10. Par ailleurs, il résulte de l'instruction et n'est d'ailleurs pas contesté que, si la part d'audience du service LCI a progressé à la suite de la modification des modalités de son financement, cette progression est restée modeste et s'est interrompue en 2018. Si le nombre d'annonceurs recourant aux espaces publicitaires de LCI a nettement augmenté à compter de 2016, l'équilibre économique du service s'est détérioré dans la mesure où les recettes publicitaires perçues n'ont pas compensé les pertes consécutives au changement de modalités de financement. A l'inverse, le service BFM TV et, dans une moindre mesure, le service L'Equipe, principaux concurrents de LCI, ont enregistré une croissance sensible de leur chiffre d'affaires et une amélioration de leur résultat net.
11. En second lieu, s'agissant de la promotion croisée des programmes de LCI par le service TF1, rendue à nouveau possible à compter du 31 août 2018, il résulte de l'instruction que les parts d'audience que le service TF1 est susceptible de réaliser à compter de cette date, notamment à l'occasion d'évènements sportifs importants, ne sont pas comparables aux pics d'audience liés à la diffusion des matchs de la Coupe du monde de football de 2018. Si, au-delà du 31 août 2018 et donc au-delà de cet événement, LCI est susceptible de retirer un avantage de la promotion de ses programmes par le service TF1, plusieurs services concurrents, dont BFM TV, sont exploités au sein de groupes qui peuvent recourir à la promotion croisée à l'occasion de programmes recueillant une forte audience et sont, ainsi, susceptibles de faire bénéficier leur chaîne d'information d'un avantage comparable. En outre, il ne résulte pas de l'instruction que la promotion pratiquée par TF1 au profit du service LCI aurait un impact majeur et durable sur l'audience de ce dernier service.
12. Il résulte de tout ce qui précède que le CSA n'a pas commis d'erreur d'appréciation en estimant qu'il n'était nécessaire ni de maintenir les interdictions de couplage de vente d'espaces publicitaires pour la période comprise entre le 5 avril 2018 et le 5 avril 2020, ni de maintenir l'interdiction de promotion croisée pour la période comprise entre le 1er septembre 2018 et le 5 avril 2020.

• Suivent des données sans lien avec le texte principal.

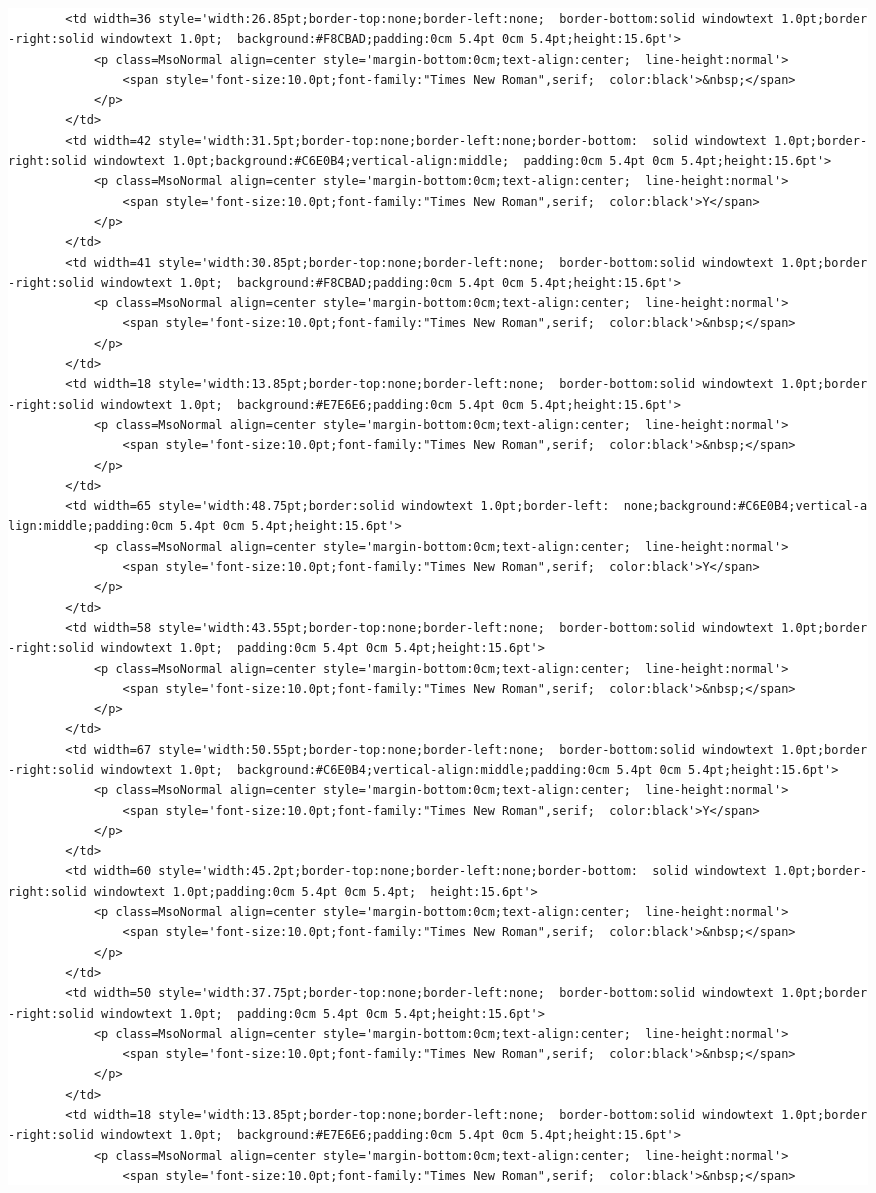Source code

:             <td width=36 style='width:26.85pt;border-top:none;border-left:none;  border-bottom:solid windowtext 1.0pt;border-right:solid windowtext 1.0pt;  background:#F8CBAD;padding:0cm 5.4pt 0cm 5.4pt;height:15.6pt'>
                <p class=MsoNormal align=center style='margin-bottom:0cm;text-align:center;  line-height:normal'>
                    <span style='font-size:10.0pt;font-family:"Times New Roman",serif;  color:black'>&nbsp;</span>
                </p>
            </td>
            <td width=42 style='width:31.5pt;border-top:none;border-left:none;border-bottom:  solid windowtext 1.0pt;border-right:solid windowtext 1.0pt;background:#C6E0B4;vertical-align:middle;  padding:0cm 5.4pt 0cm 5.4pt;height:15.6pt'>
                <p class=MsoNormal align=center style='margin-bottom:0cm;text-align:center;  line-height:normal'>
                    <span style='font-size:10.0pt;font-family:"Times New Roman",serif;  color:black'>Y</span>
                </p>
            </td>
            <td width=41 style='width:30.85pt;border-top:none;border-left:none;  border-bottom:solid windowtext 1.0pt;border-right:solid windowtext 1.0pt;  background:#F8CBAD;padding:0cm 5.4pt 0cm 5.4pt;height:15.6pt'>
                <p class=MsoNormal align=center style='margin-bottom:0cm;text-align:center;  line-height:normal'>
                    <span style='font-size:10.0pt;font-family:"Times New Roman",serif;  color:black'>&nbsp;</span>
                </p>
            </td>
            <td width=18 style='width:13.85pt;border-top:none;border-left:none;  border-bottom:solid windowtext 1.0pt;border-right:solid windowtext 1.0pt;  background:#E7E6E6;padding:0cm 5.4pt 0cm 5.4pt;height:15.6pt'>
                <p class=MsoNormal align=center style='margin-bottom:0cm;text-align:center;  line-height:normal'>
                    <span style='font-size:10.0pt;font-family:"Times New Roman",serif;  color:black'>&nbsp;</span>
                </p>
            </td>
            <td width=65 style='width:48.75pt;border:solid windowtext 1.0pt;border-left:  none;background:#C6E0B4;vertical-align:middle;padding:0cm 5.4pt 0cm 5.4pt;height:15.6pt'>
                <p class=MsoNormal align=center style='margin-bottom:0cm;text-align:center;  line-height:normal'>
                    <span style='font-size:10.0pt;font-family:"Times New Roman",serif;  color:black'>Y</span>
                </p>
            </td>
            <td width=58 style='width:43.55pt;border-top:none;border-left:none;  border-bottom:solid windowtext 1.0pt;border-right:solid windowtext 1.0pt;  padding:0cm 5.4pt 0cm 5.4pt;height:15.6pt'>
                <p class=MsoNormal align=center style='margin-bottom:0cm;text-align:center;  line-height:normal'>
                    <span style='font-size:10.0pt;font-family:"Times New Roman",serif;  color:black'>&nbsp;</span>
                </p>
            </td>
            <td width=67 style='width:50.55pt;border-top:none;border-left:none;  border-bottom:solid windowtext 1.0pt;border-right:solid windowtext 1.0pt;  background:#C6E0B4;vertical-align:middle;padding:0cm 5.4pt 0cm 5.4pt;height:15.6pt'>
                <p class=MsoNormal align=center style='margin-bottom:0cm;text-align:center;  line-height:normal'>
                    <span style='font-size:10.0pt;font-family:"Times New Roman",serif;  color:black'>Y</span>
                </p>
            </td>
            <td width=60 style='width:45.2pt;border-top:none;border-left:none;border-bottom:  solid windowtext 1.0pt;border-right:solid windowtext 1.0pt;padding:0cm 5.4pt 0cm 5.4pt;  height:15.6pt'>
                <p class=MsoNormal align=center style='margin-bottom:0cm;text-align:center;  line-height:normal'>
                    <span style='font-size:10.0pt;font-family:"Times New Roman",serif;  color:black'>&nbsp;</span>
                </p>
            </td>
            <td width=50 style='width:37.75pt;border-top:none;border-left:none;  border-bottom:solid windowtext 1.0pt;border-right:solid windowtext 1.0pt;  padding:0cm 5.4pt 0cm 5.4pt;height:15.6pt'>
                <p class=MsoNormal align=center style='margin-bottom:0cm;text-align:center;  line-height:normal'>
                    <span style='font-size:10.0pt;font-family:"Times New Roman",serif;  color:black'>&nbsp;</span>
                </p>
            </td>
            <td width=18 style='width:13.85pt;border-top:none;border-left:none;  border-bottom:solid windowtext 1.0pt;border-right:solid windowtext 1.0pt;  background:#E7E6E6;padding:0cm 5.4pt 0cm 5.4pt;height:15.6pt'>
                <p class=MsoNormal align=center style='margin-bottom:0cm;text-align:center;  line-height:normal'>
                    <span style='font-size:10.0pt;font-family:"Times New Roman",serif;  color:black'>&nbsp;</span>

13. La requête des sociétés BFM TV et NextRadioTV doit, par suite, être rejetée, y compris, par voie de conséquence, les conclusions qu'elles présentent au titre de l'article L. 761-1 du code de justice administrative. Il y a lieu, dans les circonstances de l'espèce, de mettre à la charge des sociétés requérantes une somme de 1 500 euros à verser, chacune, à ce même titre, à la société TF1.
DECIDE :
Article 1er : La requête des sociétés BFM TV et NextRadioTV est rejetée.
Article 2 : Les sociétés BFM TV et NextRadioTV verseront à la société Télévision française 1 une somme de 1 500 euros chacune au titre de l'article L. 761-1 du code de justice administrative.
Article 3 : La présente décision sera notifiée à la société BFM TV, à la société NextRadioTV, à la société Télévision française 1, à la société La Chaîne Info et au Conseil supérieur de l'audiovisuel.